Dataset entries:
#####

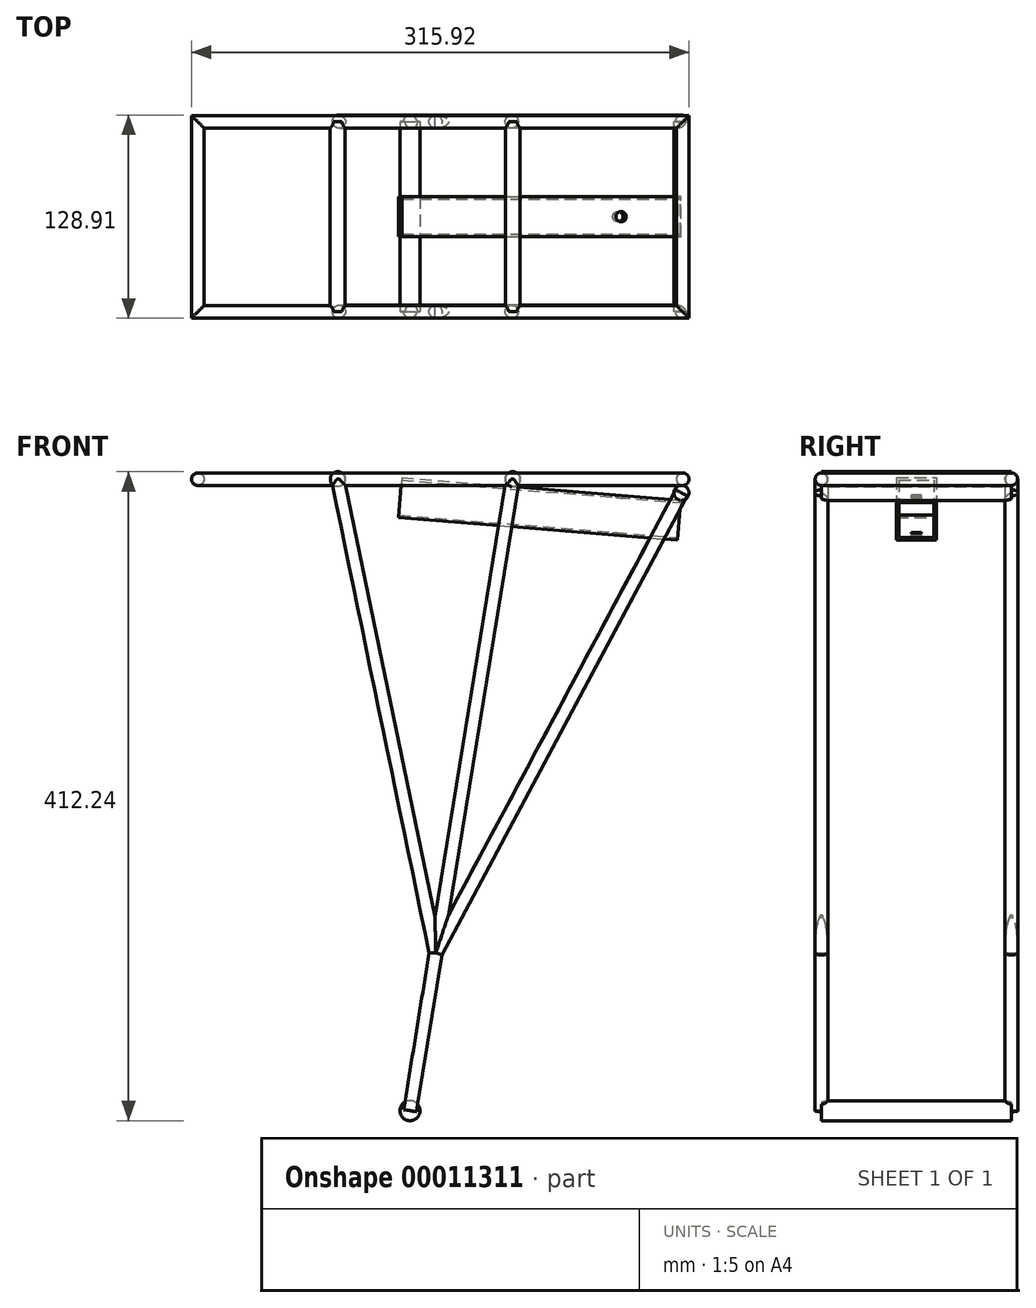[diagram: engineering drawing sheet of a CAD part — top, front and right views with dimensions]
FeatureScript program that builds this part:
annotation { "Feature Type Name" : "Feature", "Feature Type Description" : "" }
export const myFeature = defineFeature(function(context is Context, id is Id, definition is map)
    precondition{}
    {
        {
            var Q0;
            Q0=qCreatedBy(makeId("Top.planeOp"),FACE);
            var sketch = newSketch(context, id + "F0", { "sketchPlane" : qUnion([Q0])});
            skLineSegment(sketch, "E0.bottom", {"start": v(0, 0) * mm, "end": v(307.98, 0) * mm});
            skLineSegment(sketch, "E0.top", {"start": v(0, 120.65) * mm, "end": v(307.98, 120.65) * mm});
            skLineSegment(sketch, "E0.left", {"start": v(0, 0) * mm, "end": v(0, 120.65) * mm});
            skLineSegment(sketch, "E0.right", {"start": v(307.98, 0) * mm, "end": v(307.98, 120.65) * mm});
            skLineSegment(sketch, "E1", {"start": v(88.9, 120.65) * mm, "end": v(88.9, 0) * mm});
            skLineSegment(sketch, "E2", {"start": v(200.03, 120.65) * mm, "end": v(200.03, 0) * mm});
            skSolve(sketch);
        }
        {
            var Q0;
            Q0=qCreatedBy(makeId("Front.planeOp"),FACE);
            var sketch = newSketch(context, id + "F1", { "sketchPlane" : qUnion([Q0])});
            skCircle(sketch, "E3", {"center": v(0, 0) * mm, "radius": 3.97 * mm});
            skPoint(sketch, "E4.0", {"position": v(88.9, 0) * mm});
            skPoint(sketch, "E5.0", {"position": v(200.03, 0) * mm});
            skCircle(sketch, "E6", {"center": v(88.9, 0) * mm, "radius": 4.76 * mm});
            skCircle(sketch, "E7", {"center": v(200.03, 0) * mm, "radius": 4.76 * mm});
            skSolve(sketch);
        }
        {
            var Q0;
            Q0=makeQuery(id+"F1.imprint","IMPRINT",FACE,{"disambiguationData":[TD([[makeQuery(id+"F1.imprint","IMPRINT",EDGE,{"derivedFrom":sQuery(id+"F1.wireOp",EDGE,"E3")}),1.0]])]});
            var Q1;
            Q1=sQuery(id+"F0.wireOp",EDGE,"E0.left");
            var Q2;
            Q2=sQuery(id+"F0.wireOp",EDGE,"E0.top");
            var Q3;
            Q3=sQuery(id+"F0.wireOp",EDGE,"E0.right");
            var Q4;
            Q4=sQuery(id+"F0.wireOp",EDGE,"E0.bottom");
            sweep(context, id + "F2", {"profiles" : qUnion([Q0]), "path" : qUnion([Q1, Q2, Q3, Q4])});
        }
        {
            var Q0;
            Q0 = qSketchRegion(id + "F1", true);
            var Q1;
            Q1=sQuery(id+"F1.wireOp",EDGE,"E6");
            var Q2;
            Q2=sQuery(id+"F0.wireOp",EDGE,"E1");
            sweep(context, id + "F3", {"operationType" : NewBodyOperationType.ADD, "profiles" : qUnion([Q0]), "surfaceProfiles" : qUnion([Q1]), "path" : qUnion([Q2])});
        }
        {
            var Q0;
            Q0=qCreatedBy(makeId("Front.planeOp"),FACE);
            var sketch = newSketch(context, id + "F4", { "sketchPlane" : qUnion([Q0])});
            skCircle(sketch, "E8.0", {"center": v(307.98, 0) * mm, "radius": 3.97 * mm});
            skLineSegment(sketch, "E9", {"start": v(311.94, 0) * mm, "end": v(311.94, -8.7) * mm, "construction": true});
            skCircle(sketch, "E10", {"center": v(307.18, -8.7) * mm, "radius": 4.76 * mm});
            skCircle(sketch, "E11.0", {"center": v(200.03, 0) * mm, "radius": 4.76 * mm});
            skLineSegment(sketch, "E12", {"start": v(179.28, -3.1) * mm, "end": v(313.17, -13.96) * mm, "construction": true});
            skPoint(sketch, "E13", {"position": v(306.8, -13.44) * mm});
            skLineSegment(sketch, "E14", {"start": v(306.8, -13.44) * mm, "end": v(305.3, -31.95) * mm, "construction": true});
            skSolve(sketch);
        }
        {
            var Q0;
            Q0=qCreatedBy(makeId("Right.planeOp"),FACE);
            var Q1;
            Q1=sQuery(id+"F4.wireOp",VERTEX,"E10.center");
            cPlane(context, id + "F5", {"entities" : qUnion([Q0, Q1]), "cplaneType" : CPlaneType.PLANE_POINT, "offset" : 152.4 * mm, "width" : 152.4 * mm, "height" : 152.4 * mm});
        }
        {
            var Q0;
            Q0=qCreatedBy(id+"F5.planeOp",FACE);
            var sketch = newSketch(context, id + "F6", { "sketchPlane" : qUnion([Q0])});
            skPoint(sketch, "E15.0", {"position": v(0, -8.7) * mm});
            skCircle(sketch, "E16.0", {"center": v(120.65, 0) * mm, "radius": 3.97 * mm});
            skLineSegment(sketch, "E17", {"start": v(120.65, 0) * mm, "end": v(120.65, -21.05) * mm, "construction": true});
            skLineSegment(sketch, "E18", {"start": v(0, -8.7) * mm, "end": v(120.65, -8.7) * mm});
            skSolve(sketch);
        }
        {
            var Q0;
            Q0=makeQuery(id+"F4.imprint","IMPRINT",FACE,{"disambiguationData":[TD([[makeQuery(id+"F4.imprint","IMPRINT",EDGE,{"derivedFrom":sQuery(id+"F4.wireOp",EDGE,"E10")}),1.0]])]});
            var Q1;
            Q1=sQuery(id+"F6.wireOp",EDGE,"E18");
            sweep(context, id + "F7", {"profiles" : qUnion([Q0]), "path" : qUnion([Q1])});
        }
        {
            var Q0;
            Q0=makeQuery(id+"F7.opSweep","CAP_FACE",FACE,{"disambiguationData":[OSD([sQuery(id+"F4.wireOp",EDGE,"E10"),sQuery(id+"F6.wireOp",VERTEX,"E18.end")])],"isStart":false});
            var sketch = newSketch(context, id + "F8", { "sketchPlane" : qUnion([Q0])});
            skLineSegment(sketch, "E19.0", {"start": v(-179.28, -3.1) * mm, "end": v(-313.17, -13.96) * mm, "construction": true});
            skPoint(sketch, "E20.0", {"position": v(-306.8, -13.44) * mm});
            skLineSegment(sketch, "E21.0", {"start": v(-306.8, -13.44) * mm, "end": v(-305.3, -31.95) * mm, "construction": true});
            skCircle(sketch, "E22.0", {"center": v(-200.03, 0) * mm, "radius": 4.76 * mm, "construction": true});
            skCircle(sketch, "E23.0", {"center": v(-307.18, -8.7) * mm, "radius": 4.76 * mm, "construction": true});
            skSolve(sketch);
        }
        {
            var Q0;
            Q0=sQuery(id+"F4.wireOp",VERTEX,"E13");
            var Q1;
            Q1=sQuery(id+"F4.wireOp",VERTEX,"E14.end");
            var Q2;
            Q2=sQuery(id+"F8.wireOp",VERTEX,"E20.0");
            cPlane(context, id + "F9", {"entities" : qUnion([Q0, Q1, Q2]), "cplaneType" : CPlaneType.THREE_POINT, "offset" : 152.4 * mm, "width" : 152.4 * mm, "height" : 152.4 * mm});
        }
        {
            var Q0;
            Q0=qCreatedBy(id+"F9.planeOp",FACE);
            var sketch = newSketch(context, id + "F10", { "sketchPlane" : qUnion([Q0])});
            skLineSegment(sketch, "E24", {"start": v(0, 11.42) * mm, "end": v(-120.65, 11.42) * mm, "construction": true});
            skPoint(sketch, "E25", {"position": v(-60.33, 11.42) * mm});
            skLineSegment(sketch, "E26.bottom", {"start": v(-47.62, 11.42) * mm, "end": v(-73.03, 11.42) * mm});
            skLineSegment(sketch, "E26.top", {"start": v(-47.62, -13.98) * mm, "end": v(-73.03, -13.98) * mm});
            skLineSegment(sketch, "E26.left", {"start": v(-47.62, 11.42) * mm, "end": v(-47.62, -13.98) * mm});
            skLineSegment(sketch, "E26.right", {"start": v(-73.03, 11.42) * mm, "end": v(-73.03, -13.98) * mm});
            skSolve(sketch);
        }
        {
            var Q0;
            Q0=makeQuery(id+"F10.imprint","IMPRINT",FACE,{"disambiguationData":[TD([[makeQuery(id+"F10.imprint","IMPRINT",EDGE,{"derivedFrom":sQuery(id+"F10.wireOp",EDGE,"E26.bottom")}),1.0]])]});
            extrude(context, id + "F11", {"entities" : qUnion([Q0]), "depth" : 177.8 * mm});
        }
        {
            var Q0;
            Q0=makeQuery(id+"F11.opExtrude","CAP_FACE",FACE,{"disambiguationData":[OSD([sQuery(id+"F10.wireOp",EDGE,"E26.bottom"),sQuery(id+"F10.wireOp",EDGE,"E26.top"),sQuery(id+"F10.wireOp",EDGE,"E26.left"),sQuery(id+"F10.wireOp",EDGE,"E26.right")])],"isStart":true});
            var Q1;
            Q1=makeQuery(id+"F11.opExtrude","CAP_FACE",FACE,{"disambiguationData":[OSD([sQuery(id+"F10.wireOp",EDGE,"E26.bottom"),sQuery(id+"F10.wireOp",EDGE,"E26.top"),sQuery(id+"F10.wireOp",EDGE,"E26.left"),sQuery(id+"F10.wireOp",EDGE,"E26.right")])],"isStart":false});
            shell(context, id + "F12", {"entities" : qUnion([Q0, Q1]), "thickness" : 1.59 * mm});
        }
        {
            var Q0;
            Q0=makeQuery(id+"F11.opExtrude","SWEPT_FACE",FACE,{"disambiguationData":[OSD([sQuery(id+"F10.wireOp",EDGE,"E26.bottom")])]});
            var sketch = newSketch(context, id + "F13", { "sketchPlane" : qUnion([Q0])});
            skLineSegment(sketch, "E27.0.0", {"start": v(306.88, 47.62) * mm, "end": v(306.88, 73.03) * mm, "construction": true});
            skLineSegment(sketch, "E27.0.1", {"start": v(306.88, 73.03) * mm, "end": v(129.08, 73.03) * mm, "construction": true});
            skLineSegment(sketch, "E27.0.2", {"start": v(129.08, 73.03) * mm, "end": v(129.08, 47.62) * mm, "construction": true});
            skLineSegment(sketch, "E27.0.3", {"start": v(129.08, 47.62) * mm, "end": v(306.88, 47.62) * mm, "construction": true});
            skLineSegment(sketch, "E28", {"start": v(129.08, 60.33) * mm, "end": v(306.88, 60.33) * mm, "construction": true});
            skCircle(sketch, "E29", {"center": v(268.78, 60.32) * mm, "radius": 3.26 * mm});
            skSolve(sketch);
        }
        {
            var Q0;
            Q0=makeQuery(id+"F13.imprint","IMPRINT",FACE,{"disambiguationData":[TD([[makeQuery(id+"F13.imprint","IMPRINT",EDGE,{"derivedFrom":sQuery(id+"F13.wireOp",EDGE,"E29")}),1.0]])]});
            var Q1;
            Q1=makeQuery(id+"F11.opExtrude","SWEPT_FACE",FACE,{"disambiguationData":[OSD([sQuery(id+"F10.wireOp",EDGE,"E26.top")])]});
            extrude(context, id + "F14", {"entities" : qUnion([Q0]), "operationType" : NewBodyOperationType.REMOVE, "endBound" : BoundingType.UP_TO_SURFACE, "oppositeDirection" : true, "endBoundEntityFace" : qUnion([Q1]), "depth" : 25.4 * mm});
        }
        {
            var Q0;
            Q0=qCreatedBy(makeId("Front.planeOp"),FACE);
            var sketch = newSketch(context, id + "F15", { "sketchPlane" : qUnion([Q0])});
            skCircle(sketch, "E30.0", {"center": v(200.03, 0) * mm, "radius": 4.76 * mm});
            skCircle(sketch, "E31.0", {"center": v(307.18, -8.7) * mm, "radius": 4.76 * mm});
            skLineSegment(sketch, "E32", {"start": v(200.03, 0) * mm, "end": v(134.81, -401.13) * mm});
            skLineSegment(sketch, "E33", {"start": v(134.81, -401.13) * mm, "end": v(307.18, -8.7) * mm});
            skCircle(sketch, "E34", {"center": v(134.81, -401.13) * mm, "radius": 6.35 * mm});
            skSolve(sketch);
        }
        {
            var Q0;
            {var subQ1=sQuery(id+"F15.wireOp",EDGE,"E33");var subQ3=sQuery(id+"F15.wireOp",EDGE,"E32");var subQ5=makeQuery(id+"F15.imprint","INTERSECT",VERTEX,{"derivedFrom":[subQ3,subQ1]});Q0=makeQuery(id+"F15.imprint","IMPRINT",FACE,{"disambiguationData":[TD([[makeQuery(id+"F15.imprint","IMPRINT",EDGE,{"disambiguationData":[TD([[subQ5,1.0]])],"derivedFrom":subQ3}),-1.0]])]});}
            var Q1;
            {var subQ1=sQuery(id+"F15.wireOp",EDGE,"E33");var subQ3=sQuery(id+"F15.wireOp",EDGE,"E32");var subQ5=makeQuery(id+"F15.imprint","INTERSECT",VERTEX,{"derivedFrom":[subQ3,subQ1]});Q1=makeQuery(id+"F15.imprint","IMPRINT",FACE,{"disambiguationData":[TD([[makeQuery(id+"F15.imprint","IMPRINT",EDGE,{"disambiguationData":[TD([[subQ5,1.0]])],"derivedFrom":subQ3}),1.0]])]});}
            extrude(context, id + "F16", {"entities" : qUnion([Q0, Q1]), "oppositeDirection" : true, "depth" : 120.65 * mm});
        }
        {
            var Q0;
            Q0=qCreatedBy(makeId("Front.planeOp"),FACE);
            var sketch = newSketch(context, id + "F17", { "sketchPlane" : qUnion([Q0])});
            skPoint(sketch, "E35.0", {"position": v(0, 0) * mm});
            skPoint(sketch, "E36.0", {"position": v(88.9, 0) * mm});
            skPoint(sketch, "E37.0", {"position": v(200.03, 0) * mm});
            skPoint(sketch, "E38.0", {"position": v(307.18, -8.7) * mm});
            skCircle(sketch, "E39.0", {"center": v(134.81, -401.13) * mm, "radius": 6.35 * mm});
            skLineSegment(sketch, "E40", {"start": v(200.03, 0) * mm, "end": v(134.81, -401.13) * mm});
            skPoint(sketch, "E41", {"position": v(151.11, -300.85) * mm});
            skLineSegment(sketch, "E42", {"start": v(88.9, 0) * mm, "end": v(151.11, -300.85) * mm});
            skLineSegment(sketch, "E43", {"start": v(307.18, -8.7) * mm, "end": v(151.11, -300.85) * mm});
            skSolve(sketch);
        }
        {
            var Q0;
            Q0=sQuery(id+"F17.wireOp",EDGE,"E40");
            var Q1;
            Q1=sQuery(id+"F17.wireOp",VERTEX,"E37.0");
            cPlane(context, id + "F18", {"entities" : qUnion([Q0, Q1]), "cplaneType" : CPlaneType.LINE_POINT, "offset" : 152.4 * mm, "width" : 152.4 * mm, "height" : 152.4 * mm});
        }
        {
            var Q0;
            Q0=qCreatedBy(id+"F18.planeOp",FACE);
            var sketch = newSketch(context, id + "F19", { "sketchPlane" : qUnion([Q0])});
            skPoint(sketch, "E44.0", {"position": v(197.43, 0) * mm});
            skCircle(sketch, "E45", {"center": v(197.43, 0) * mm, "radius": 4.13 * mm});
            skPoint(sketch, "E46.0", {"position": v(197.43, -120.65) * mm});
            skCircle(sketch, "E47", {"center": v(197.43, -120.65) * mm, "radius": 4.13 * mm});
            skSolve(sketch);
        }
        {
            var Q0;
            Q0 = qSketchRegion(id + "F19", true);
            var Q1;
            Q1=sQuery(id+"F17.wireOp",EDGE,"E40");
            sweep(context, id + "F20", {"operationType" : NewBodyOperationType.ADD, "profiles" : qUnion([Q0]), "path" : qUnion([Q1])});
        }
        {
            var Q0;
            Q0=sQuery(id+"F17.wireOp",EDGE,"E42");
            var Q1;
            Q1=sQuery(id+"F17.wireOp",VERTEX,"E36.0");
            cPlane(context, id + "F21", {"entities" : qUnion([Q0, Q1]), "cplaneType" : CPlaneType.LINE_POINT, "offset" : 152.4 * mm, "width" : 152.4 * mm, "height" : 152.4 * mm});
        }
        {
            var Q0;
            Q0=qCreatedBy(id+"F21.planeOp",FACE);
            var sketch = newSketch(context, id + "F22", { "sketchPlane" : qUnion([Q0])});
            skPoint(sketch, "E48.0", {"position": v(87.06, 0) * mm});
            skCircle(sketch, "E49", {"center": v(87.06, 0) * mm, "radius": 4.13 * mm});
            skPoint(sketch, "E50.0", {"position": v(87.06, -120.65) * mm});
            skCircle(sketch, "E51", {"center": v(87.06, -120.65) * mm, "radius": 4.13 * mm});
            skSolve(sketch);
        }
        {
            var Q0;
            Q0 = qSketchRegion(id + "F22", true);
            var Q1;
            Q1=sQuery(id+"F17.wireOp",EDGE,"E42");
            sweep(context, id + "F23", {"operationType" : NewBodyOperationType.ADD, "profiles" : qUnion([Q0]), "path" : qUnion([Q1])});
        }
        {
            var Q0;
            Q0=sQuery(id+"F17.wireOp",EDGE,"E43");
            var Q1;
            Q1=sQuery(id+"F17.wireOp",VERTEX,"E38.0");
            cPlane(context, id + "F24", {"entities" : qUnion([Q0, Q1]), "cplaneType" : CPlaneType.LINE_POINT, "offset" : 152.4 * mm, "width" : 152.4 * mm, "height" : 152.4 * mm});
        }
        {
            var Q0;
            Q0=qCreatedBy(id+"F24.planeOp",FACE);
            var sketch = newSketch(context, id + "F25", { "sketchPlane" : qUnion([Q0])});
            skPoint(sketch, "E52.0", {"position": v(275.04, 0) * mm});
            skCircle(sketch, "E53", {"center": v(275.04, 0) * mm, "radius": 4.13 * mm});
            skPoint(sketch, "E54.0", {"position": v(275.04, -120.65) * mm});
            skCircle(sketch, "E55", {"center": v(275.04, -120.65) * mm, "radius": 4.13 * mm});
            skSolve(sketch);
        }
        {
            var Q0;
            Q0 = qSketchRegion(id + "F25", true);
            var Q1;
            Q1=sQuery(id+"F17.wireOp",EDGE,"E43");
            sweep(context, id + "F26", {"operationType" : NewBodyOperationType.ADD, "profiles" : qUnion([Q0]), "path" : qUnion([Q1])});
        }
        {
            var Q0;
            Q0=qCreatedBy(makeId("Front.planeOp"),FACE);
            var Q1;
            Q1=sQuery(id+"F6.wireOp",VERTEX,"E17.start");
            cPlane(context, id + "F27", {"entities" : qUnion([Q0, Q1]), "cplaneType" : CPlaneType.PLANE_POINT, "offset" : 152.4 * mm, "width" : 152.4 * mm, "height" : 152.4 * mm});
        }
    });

#####

→ OBJECTIVE
Could you print, unchanged, every line from the start of the material through the line holding "export const myFeature", with both ends included, but with the pictures left out?

→ RESULT OF THIS EXERCISE
[diagram: engineering drawing sheet of a CAD part — top, front and right views with dimensions]
FeatureScript program that builds this part:
annotation { "Feature Type Name" : "Feature", "Feature Type Description" : "" }
export const myFeature = defineFeature(function(context is Context, id is Id, definition is map)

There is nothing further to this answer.